When he was once having lunch with Stephen Rea at the Europa Hotel in Belfast, Richard E Grant stopped at their table and asked the playwright to write something for the two actors.
When is he going to write that Rea/ E Grant vehicle? “Maybe I should do a sequel, Withnail and Son or something.
“Writing something for Richard E Grant and Stephen Rea has always been on my mind.
“I have a lot of other plays on my mind, too. So I’ll get around to it someday.”
Daragh famously told the actor he would ‘murder’ him and his friend played by Paul McGann in the iconic Withnail and I.
Does he often reminded of this role? Daragh says: “Actually a guy this morning on a Murphy truck, when I was walking down Earls Court Road, roared out his window, ‘Perfumed ponce!’
The tough times that Daragh has spoken about go some way towards explaining this character.
“He’s being exploited by (well known construction firms).
“They were they were the slave traders of my era.
“I came here in the early 70s when I was 17, which was ’71. It was hard being Irish for sure so the Irish stuck together a lot and there was a dreadful slave trade going on of the uneducated Irish.
“Most of them turned to alcoholism and had mental health problems, I saw that and I knew a lot of them.
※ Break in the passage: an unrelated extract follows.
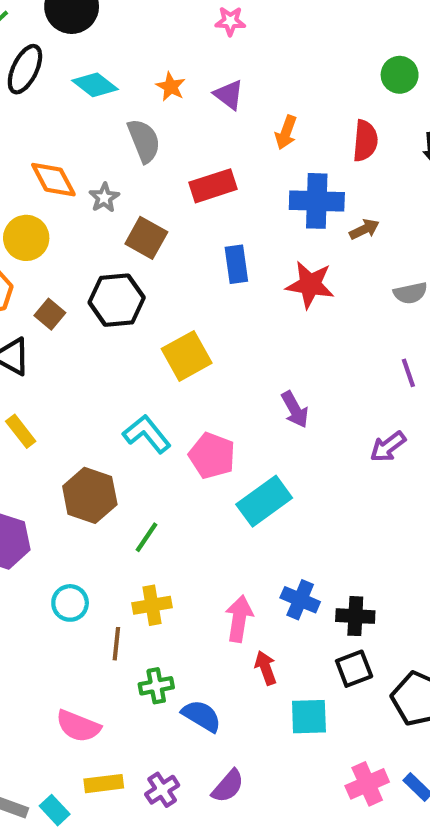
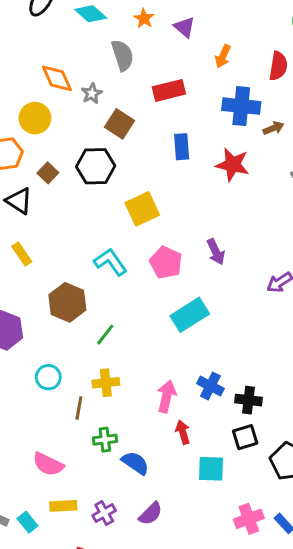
pink pentagon: (212, 456) -> (166, 263), moved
“The disintegration of fine men who didn’t take a drink before they came to London, but (the construction firm) insisted that he paid them all by cheque and the cheques had to be cashed in Betty Sugrue’s in Shepherds Bush.
“The cheques were given at six o’clock and Butty would tell them the cheques couldn’t be cashed until 11 so they would stay in the pub for six hours.
“I witnessed the slave trade for years.”
Yes So I Said Yes is showing at The Finborough Theatre until Saturday 18 December.